Understanding percentile computation

60 Views Asked by At

I understand percentile in the context of test scores with many examples (eg. you SAT score falls in the 99th percentile), but I am not sure I understand percentile in the following context and what is going on. Imagine a model outputs probabilities (on some days we have a lot of new data and outputted probabilities, and some days we don't). Imagine I want to compute the 99th percentile of outputted probabilities. Here are the probabilities for today:

a = np.array([0,0.2,0.4,0.7,1])
p = np.percentile(a,99)
print(p)

0.988

I don't understand how the 99th percentile is computed in this situation where there are only 5 outputted probabilities. How was the output computed? Thanks!

2

There are 2 best solutions below

0
On BEST ANSWER

The correct result would be the number at position $5$: $a_5 =1$.
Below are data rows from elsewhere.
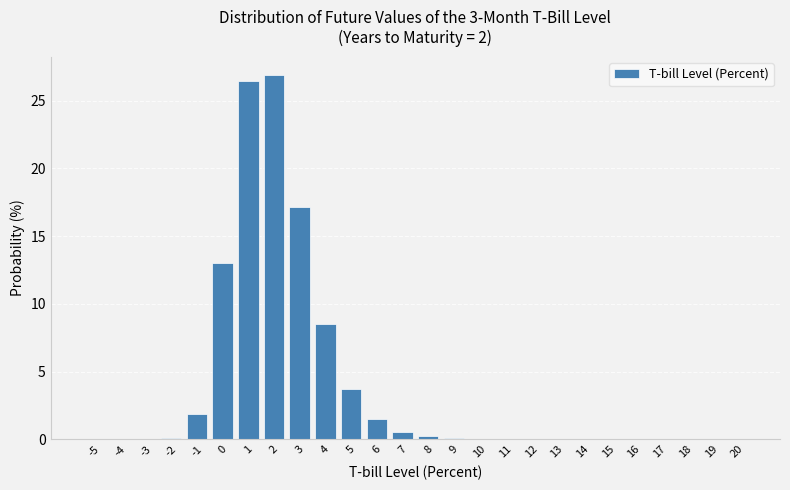

What is the approximate value at 3?

17.2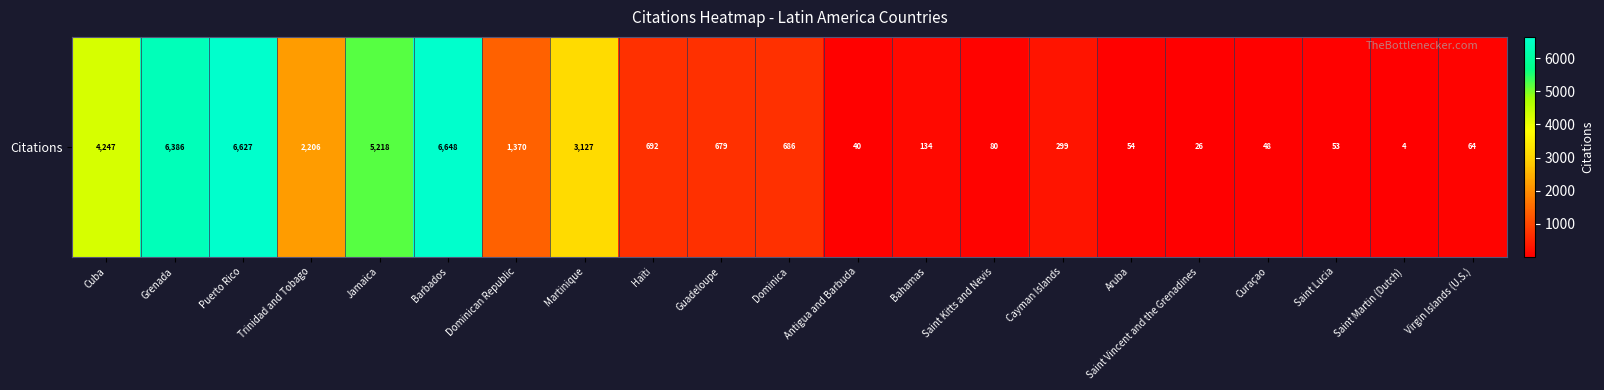

What is the difference between the second highest and minimum values?

6623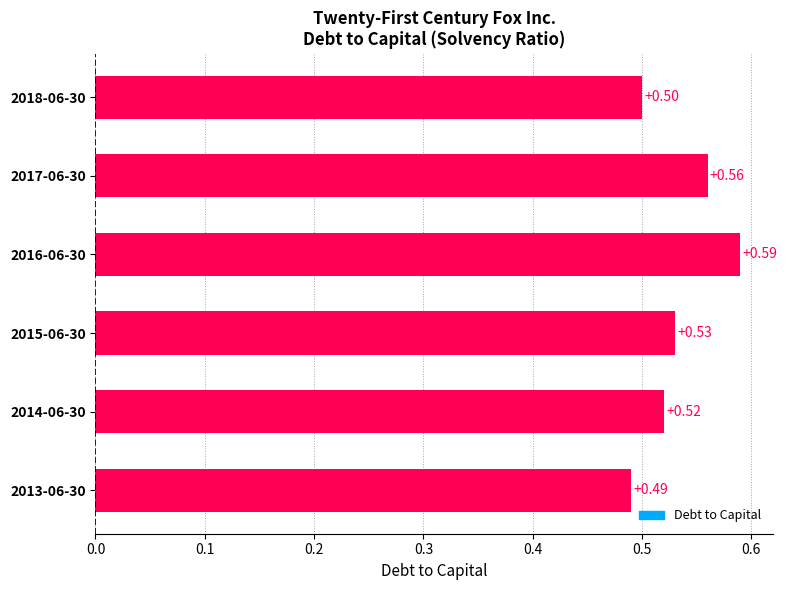

What is the approximate value at 2013-06-30?

0.5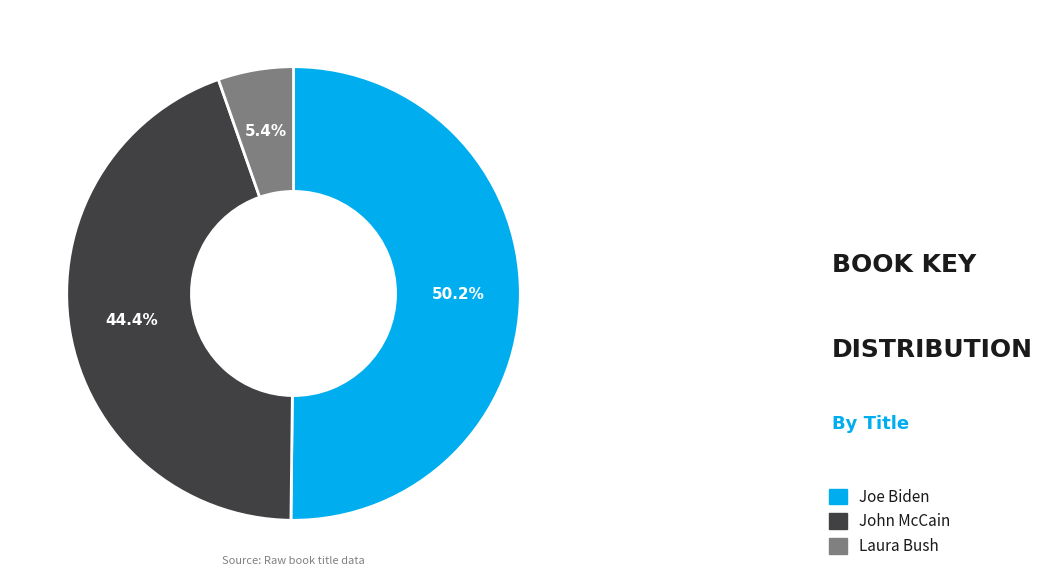

What portion of the pie excludes Joe Biden?

49.8%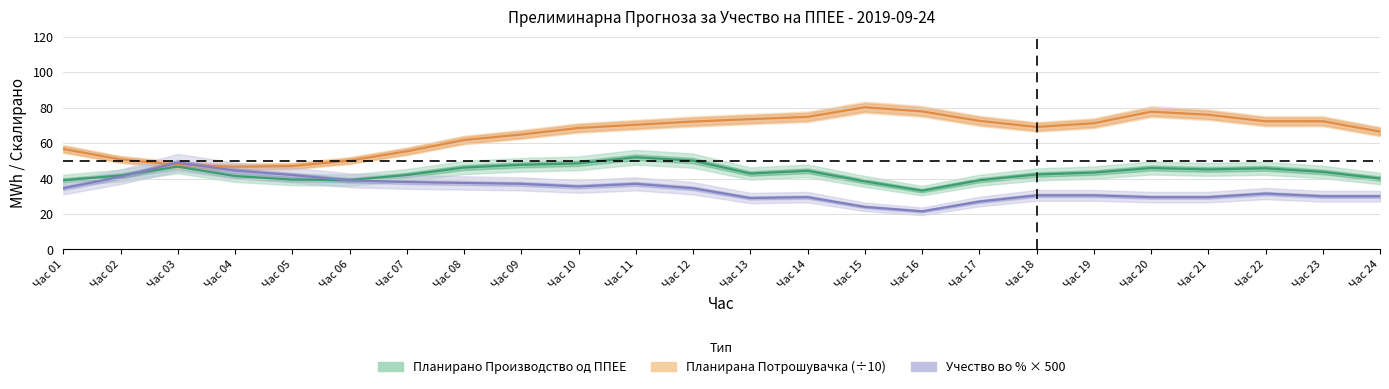

Reading left to right, list all the values displayed in this chart.

Планирано Производство од ППЕЕ: Час 01=39.0	Час 02=41.7	Час 03=46.7	Час 04=41.4	Час 05=39.4	Час 06=39.1	Час 07=42.0	Час 08=46.2	Час 09=47.7	Час 10=48.6	Час 11=52.0	Час 12=50.1	Час 13=42.8	Час 14=44.4	Час 15=38.4	Час 16=33.1	Час 17=39.0	Час 18=42.3	Час 19=43.4	Час 20=45.9	Час 21=45.1	Час 22=45.8	Час 23=43.7	Час 24=40.0
Планирана Потрошувачка (÷10): Час 01=56.7	Час 02=50.8	Час 03=47.7	Час 04=46.6	Час 05=47.0	Час 06=50.1	Час 07=55.4	Час 08=61.7	Час 09=64.8	Час 10=68.5	Час 11=70.3	Час 12=72.2	Час 13=73.5	Час 14=74.8	Час 15=80.2	Час 16=77.9	Час 17=72.5	Час 18=69.1	Час 19=71.2	Час 20=77.7	Час 21=76.0	Час 22=72.3	Час 23=72.3	Час 24=66.5
Учество во % × 500: Час 01=34.5	Час 02=41.0	Час 03=49.0	Час 04=44.5	Час 05=42.0	Час 06=39.0	Час 07=38.0	Час 08=37.5	Час 09=37.0	Час 10=35.5	Час 11=37.0	Час 12=34.5	Час 13=29.0	Час 14=29.5	Час 15=24.0	Час 16=21.5	Час 17=27.0	Час 18=30.5	Час 19=30.5	Час 20=29.5	Час 21=29.5	Час 22=31.5	Час 23=30.0	Час 24=30.0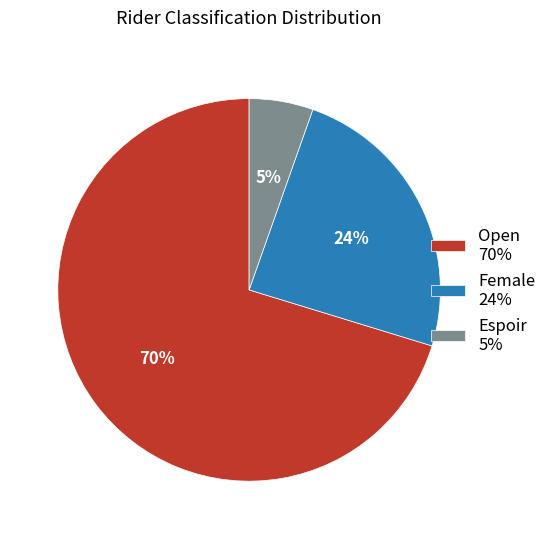

To the nearest percent, what percentage of the pie is Espoir 5%?

5%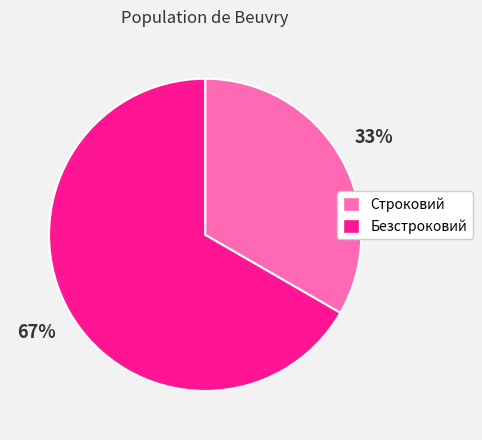

Which slice is the smallest?

Строковий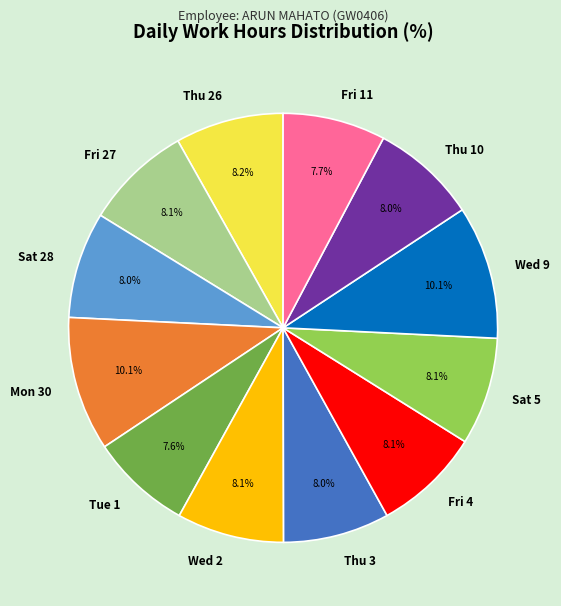

True or false: Mon 30 accounts for 10% of the total.

True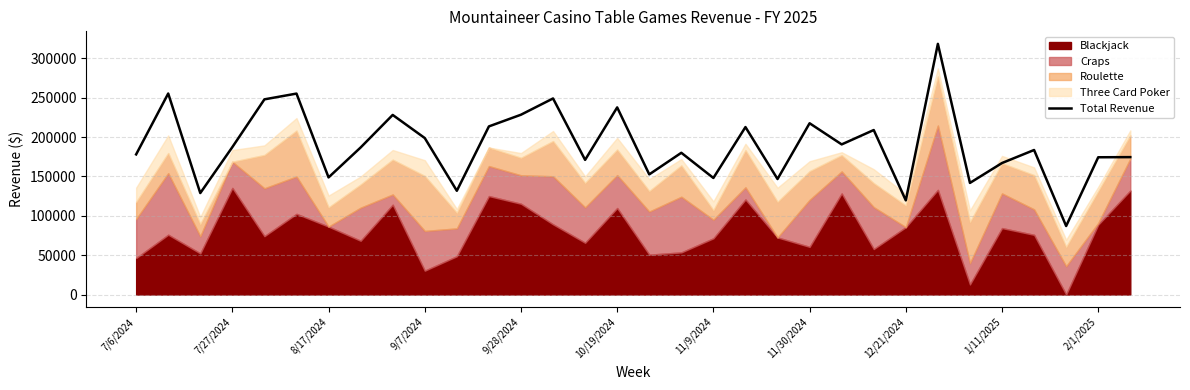

What is the sum of all values?

6069381.8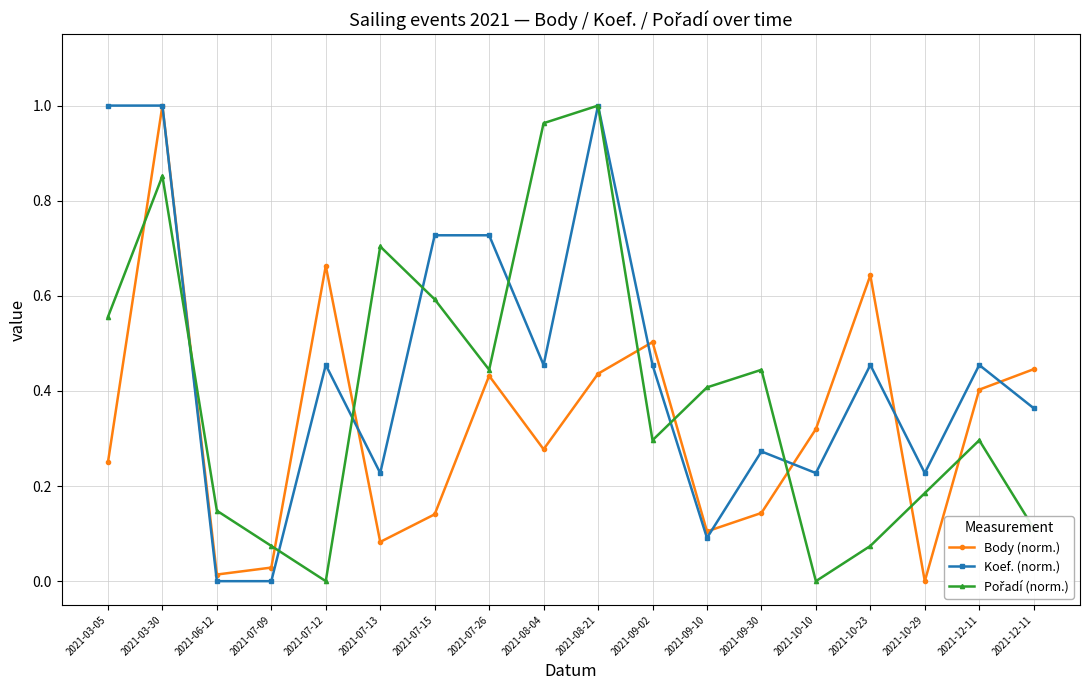

What is the difference between the maximum and minimum values in the Koef. (norm.) series?

1.0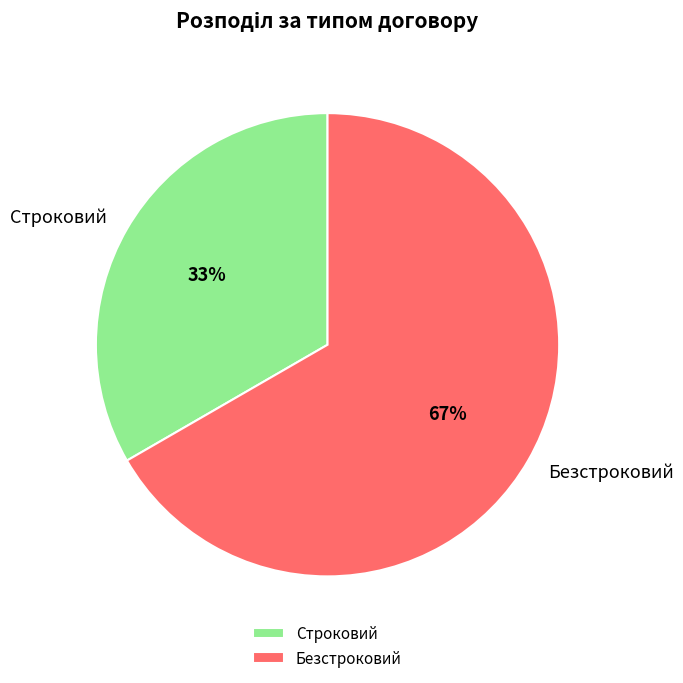

What is the ratio of the value at Безстроковий to the value at Строковий?

2.0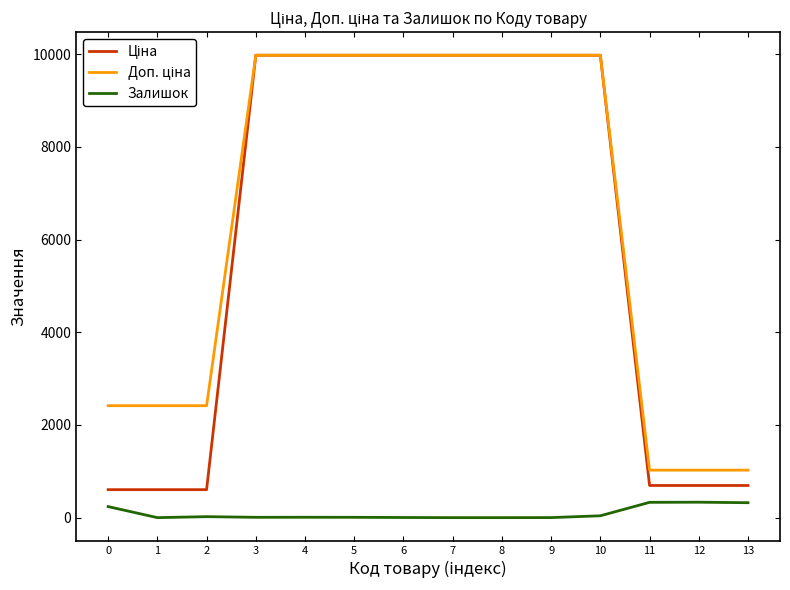

The value of Залишок at 0 is 238.0. True or false?

True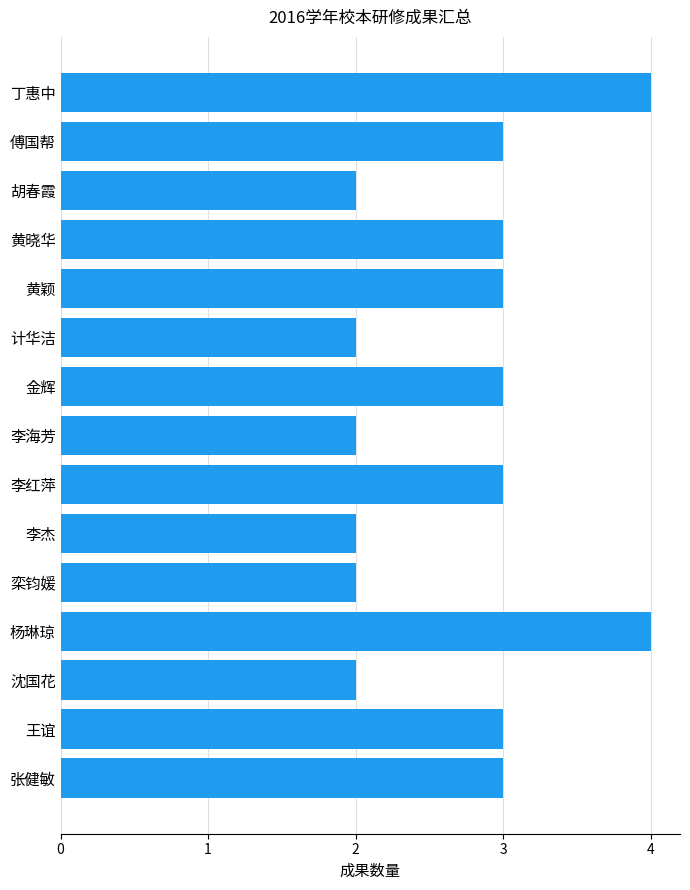

Is it true that the value at 栾钧媛 is 1?

False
A $p$-th percentile $P_p$ is characterized by the following two properties:

  • At most $p\%$ of the data is less than $P_p$
  • At most $(100-p)\%$ of the data is greater than $P_p$

Let $n$ be the number of data items. There are two cases:

  • If $n\cdot\frac{p}{100}$ is not an integer, then $P_p$ is uniquely determined. Then, the value of the data item at position $\left\lceil n\cdot\frac{p}{100} \right\rceil$ (rounding up) is the $p$-th percentile. In your case $$5\cdot\frac{99}{100}=4.95 \stackrel{}{\longrightarrow}\lceil n\cdot\frac{p}{100}\rceil = 5$$
  • If $n\cdot\frac{p}{100}$ is an integer, then any value starting from the data item at position $n\cdot\frac{p}{100}$ till the item at position $n\cdot\frac{p}{100}+1$ satisfies the above given characterizations. This is the only case, where interpolation might be applied.

Summary: The percentile function in "numpy" (np) is mathematically not correct.

0
On

HINT

Look at the documentation of your percentile function, and notice that it is using linear interpolation in places where the data was not available.

Indeed, if $(0.7,0.8)$ and $(1,1)$ are interpolated with a line, what will you get at $0.99$?